The first thing to consider, says Thomas, is the fact that antiques were made to last, and therefore a good investment, while today’s mass-market furnishings are produced with a built-in level of disposability. The hand-made craftsmanship and the quality of materials in an antique are far superior. A new custom piece with comparable workmanship and materials is likely to carry an exorbitant price tag.
“Inexpensive, contemporary furnishings are not going to last for long,” Thomas said. “And that is really wasteful. A properly made antique has been around for 100 years and will be around for 100 more if you take moderately good care of them.”
Thomas says even today’s higher-end solid-wood pieces are usually made with woods that are inferior because it’s younger and not as dense.
On the other hand, she points out that not all antiques are created equal, and as the market fluctuates, prices vary. Today, she notes that the class of antiques known as “brown wood” is less in demand and therefore generally less expensive.
“A good 19th century armoire can be purchased for under $1,000,” she said.
Pieces that consistently command more interest such as a marble top console or a classic Louis Philippe chest of drawers cost a bit more but maintain their value longer than new furnishings.
Thomas advises following inspirational online magazines and pinterest and studying the work of a famous designer whose work you like to learn what appeals to you. She also recommends finding a reputable antiques dealer willing to share their knowledge. If an antique speaks to you, look at the back, the drawer linings, the hardware, and the top to see if they are original or have been changed over time (the more original, the higher the value). As for working antiques into your interior design with a distinctive flair, she recommends “looking for extremes”.

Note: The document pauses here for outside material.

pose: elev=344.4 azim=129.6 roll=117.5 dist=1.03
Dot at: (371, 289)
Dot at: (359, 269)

“If you begin with a very simple Restoration Hardware sofa, it’s exciting to pull in an Italian gilded Rococo mirror,” she said. “That just sings.”
- Build a relationship with a dealer you trust.
- Learn what works. For example, antiques with simple lines work well with contemporary and modern designs.
- At the same time, don’t be afraid to “make it your own”. For example, a piece can be modified for a television or bar, or a huge armoire can be worked into a new build or renovation in place of linen cabinets.
About the Expert
In the antiques business for 25 years, New Orleans native Sarah Thomas loves to forage for beautiful pieces that are well-designed and executed. She deals mostly in Continental antiques, is especially fond of transitional pieces that combine elements of the Rococo and Neoclassical periods, and at the moment is a fan of “clubby” designs from the Victorian era.